The wave of discontent that’s sparked every edition of the National Film Awards since 2014 has left many to conclude that merit is too often sidelined in favour of political allegiance or conformity. Critics still remember when 24 filmmakers returned their awards en masse in 2015, protesting a rising intolerance and adding their names to the growing list of dissenting voices: Arundhati Roy, Saeed Mirza, and FTII students among them, demanding independence from governmental interference in art. As recently as 2018, over 60 awardees boycotted the ceremony when only 11 of hundreds were to receive their trophies from the President, a perceived insult to the dignity of the winners and the institution itself.

Over time, multiple op-eds and commentaries have made one thing clear: the National Film Awards are often used as soft power whether to court star power or placate members of the lobby. In the last few years, films like Tanhaji: The Unsung Warrior (2020), Uri: The Surgical Strike (2019), and Sardar Udham (2021), while technically sound, were seen by many as rewarded for their alignment with state-endorsed versions of history and patriotism, often at the cost of more subversive or socially relevant films like Prateek Vats’ Eeb Allay Ooo! (2021).

The 71st National Film Awards have only thrown those frustrations into sharp relief. Many were surprised to see Kathal: A Jackfruit Mystery named Best Hindi Film and not other critically acclaimed films like Three of Us or Joram. Even more controversial was the double win for The Kerala Story — Best Director (Sudipto Sen) and Best Cinematography (Prasantanu Mohapatra) — a film condemned for peddling Islamophobic tropes and misrepresenting Kerala’s social fabric.

That the jury ignored Blessy’s Aadujeevitham, starring Prithviraj Sukumaran — winner of 9 Kerala State Film Awards — and chose to honour a film whose factual inaccuracies were widely debunked, and which was effectively banned in several states, led to outrage not just among critics but from the Kerala government itself. Chief Minister Pinarayi Vijayan called the awards “a shameful endorsement of hate” and accused the jury of legitimising political propaganda in the name of art.
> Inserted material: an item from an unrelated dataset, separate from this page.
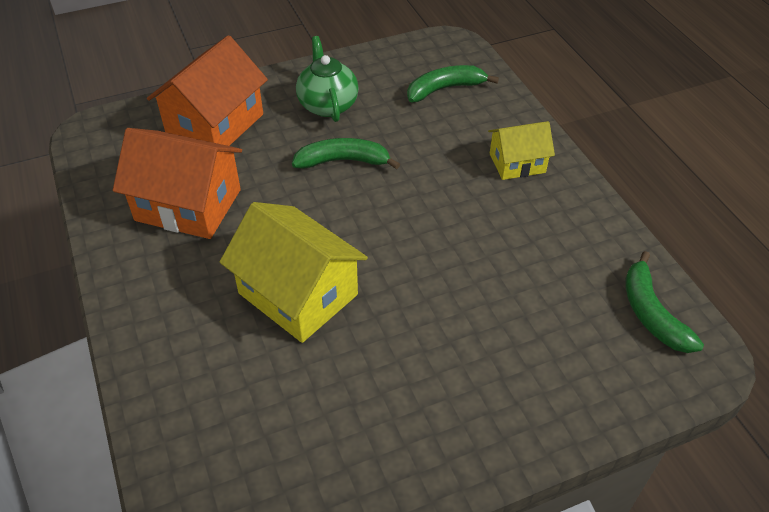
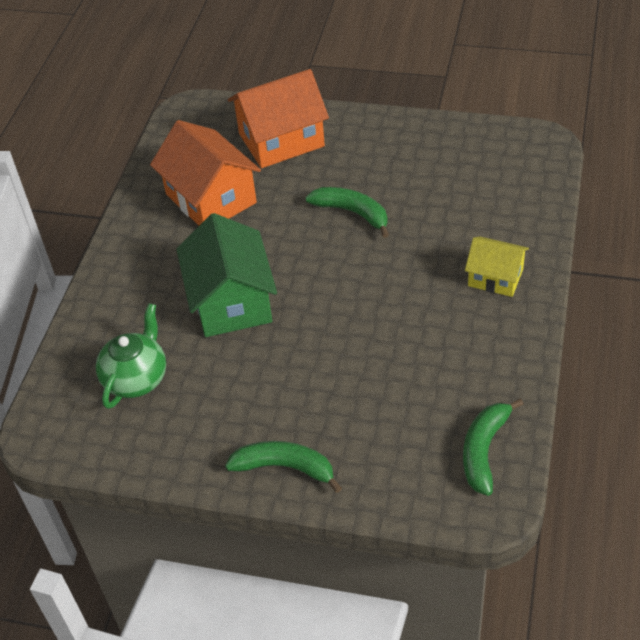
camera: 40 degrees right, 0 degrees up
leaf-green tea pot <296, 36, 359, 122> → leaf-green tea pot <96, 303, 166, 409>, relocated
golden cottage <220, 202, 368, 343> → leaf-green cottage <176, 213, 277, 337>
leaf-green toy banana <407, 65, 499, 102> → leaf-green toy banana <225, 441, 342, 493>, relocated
Jury Chair Ashutosh Gowariker defended the decision by claiming the film tackled a “difficult subject” and had “authentic visual storytelling,” but such explanations rang hollow. To many, the awards to The Kerala Story were all about rewarding films that align with the ideological mood of the Centre. The outrage is about the systematic devaluation of Indian cinema’s diversity, the erasure of dissenting voices, and the legitimisation of films that reinforce majoritarian narratives. What was once a platform to champion underrepresented stories has, in the eyes of many filmmakers and audiences, become yet another instrument of cultural control.